Negli Stati Uniti, dove l’immagazzinamento energetico in pacchi batteria formato quartiere, si sta diffondendo parecchio si riflette sul fatto che l’uso non sempre efficace di una tecnologia efficiente abbassa il rendimento generale del sistema causando un aumento delle emissioni climalteranti.Parliamo di ambiente ma anche di energia: la
CO2 è, al momento, l’unico metro di misura dell’entropia del sistema. Se abbasso l’efficienza generale aumento il rilascio specifico di CO2 e quindi l’entropia causando un surriscaldamento atmosferico. Ma questa entropia non è che effetto joule quindi c’è anche una diseconomia.
Perché accade ciò?
Per due motivi.
- Le batterie immagazzinano prevalentemente l’energia notturna che negli Usa – come da noi – di notte è quasi sempre quella prodotta dal carbone (anche a ciclo migliorato). Di giorno la rilasciano mettendo il kWh del carbone in competizione – ad esempio – con il kWh del turbogas (ciclo più efficace del carbone): se ne ricava che abbasserò l’efficienza generale del sistema aumentando – apparentemente – l’appetibilità ambientale del carbone.
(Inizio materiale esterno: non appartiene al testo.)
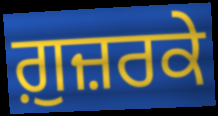
ਗ਼ੁਜ਼ਰਕੇ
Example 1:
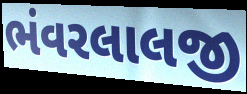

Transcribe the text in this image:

ભંવરલાલજી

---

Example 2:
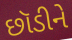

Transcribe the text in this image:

છૉડીને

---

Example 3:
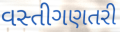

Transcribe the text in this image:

વસ્તીગણતરી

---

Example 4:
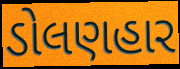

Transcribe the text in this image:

ડોલણહાર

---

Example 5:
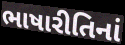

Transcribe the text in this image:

ભાષારીતિનાં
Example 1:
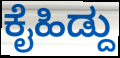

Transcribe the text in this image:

ಕೈಹಿಡ್ದು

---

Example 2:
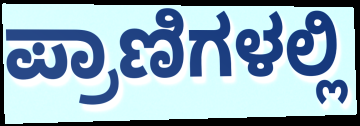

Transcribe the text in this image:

ಪ್ರಾಣಿಗಳಲ್ಲಿ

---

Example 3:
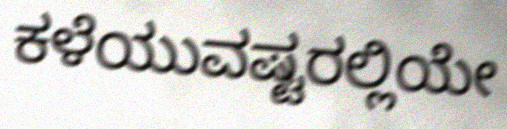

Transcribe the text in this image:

ಕಳೆಯುವಷ್ಟರಲ್ಲಿಯೇ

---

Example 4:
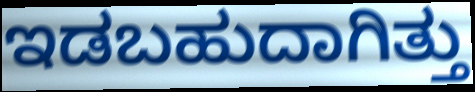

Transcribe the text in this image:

ಇಡಬಹುದಾಗಿತ್ತು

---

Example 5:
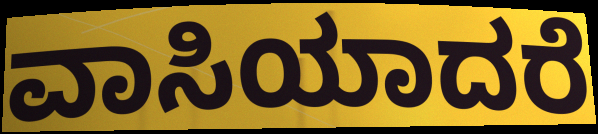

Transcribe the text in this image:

ವಾಸಿಯಾದರೆ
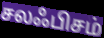
சலஃபிசம்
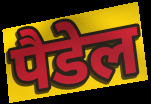
पैडेल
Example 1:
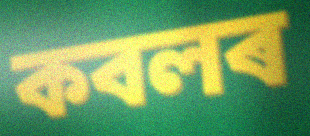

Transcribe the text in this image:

কবলৰ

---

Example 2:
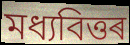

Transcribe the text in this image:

মধ্যবিত্তৰ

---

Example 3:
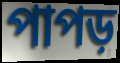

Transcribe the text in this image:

পাপড়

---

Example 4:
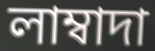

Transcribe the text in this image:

লাম্বাদা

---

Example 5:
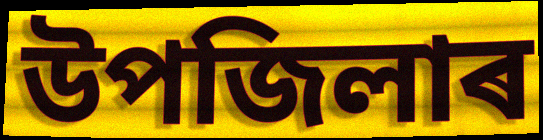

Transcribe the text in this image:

উপজিলাৰ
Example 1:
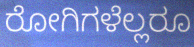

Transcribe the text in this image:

ರೋಗಿಗಳೆಲ್ಲರೂ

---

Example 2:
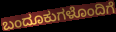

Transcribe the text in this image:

ಬಂದೂಕುಗಳೊಂದಿಗೆ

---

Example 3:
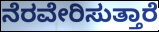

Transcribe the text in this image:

ನೆರವೇರಿಸುತ್ತಾರೆ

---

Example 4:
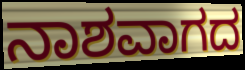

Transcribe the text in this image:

ನಾಶವಾಗದ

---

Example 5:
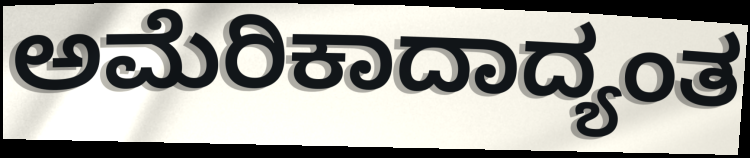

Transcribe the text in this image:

ಅಮೆರಿಕಾದಾದ್ಯಂತ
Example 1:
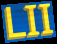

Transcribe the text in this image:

LII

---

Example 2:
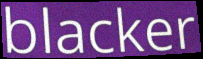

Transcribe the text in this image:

blacker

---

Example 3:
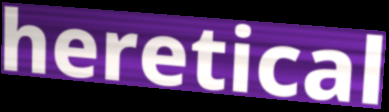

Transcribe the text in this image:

heretical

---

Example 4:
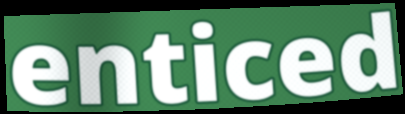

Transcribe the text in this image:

enticed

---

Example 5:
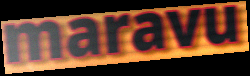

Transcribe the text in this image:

maravu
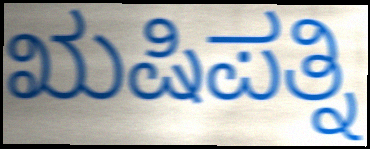
ಋಷಿಪತ್ನಿ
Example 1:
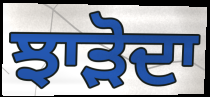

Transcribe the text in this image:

ਝਾੜੋਦਾ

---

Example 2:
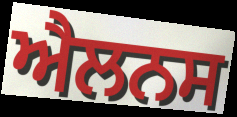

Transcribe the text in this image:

ਐਲਨਸ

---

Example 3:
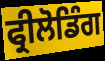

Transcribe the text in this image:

ਫ੍ਰੀਲੋਡਿੰਗ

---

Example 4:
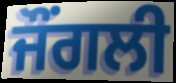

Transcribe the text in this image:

ਜੌਂਗਲੀ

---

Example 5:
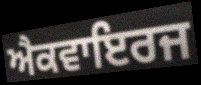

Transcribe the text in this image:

ਐਕਵਾਇਰਜ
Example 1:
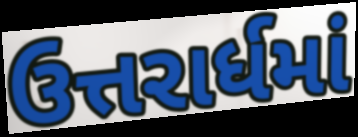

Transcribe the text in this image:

- L’efficienza di immagazzinamento e rilascio oscilla tra l’80% e il 40%: mettiamoci nel migliore dei casi, per riottenere 1, dobbiamo immagazzinare 1,2.
Occhio a non fare confusione tra la riduzione del prezzo delle batterie e l’aumento dell’efficienza di immagazzinamento che, stante riscrivere la Termodinamica, ha un asintoto e ci siamo vicini. Quindi l’80% di efficienza è già il migliore dei mondi possibili per lo storage.
Il primo fattore verrà meno con l’incidere delle rinnovabili che comunque hanno un basso (ma non nullo) impatto ambientale – e quindi economico. Ma resterà il limite di efficienza del passare per più cicli di carica/scarica ovvero l’incidenza di processo sul rendimento generale.
E non stiamo parlando di energia grigia cioè di tutto quello che serve per far sì che una batteria prenda ad esistere sul banco della ferramenta o nel magazzino del rivenditore on-line: a parità di fabbisogno energetico per il funzionamento di un apparato, facciamo 100, il sistema di alimentazione continua ha un costo di 140-160, quello discontinuo con batterie agli ioni di litio circa 220-250. Anche in questo caso l’aumento dell’efficienza energetica delle batterie si scontra con l’uso di terre rare. E più le terre sono rare più costa l’acquisto e più è alto il prezzo ambientale dello smaltimento, perché una terra rara è anche inquinante e spesso in maniera pesante (un elemento “raro” è meno noto agli organismi naturali e umani e quindi risulta sovente tossico quando non cancerogeno).
Tornando al nostro piccolo delle batterie nel trasporto: se lo storage è il futuro dello spostamento privato – piccole masse che vanno ovunque – per gli spostamenti concentrati e quindi di massa le batterie non necessariamente garantiranno l’efficacia dell’impiego andando a sostituire l’alimentazione continua. Insomma, probabilmente perderemo la linea di contatto ma per innovative terze rotaie e barre rigide per tram e metropolitane automatiche piuttosto che per grandi veicoli alimentati a batterie.
Un progetto infrastrutturale non è un esercizio di stile a sé stante ma un meccanismo delicato in un ingranaggio complesso quale è la città. Estetica, coerenza urbanistica, tecnica, gestione economica-finanziaria sono aspetti di pari rilevanza per una infrastruttura. A prescindere dall’efficienza della tecnologia scelta, un progetto sarà tanto più efficace – e smart – quanto più tali aspetti collaboreranno in maniera bilanciata ad elevare la salute pubblica e la tutela ambientale.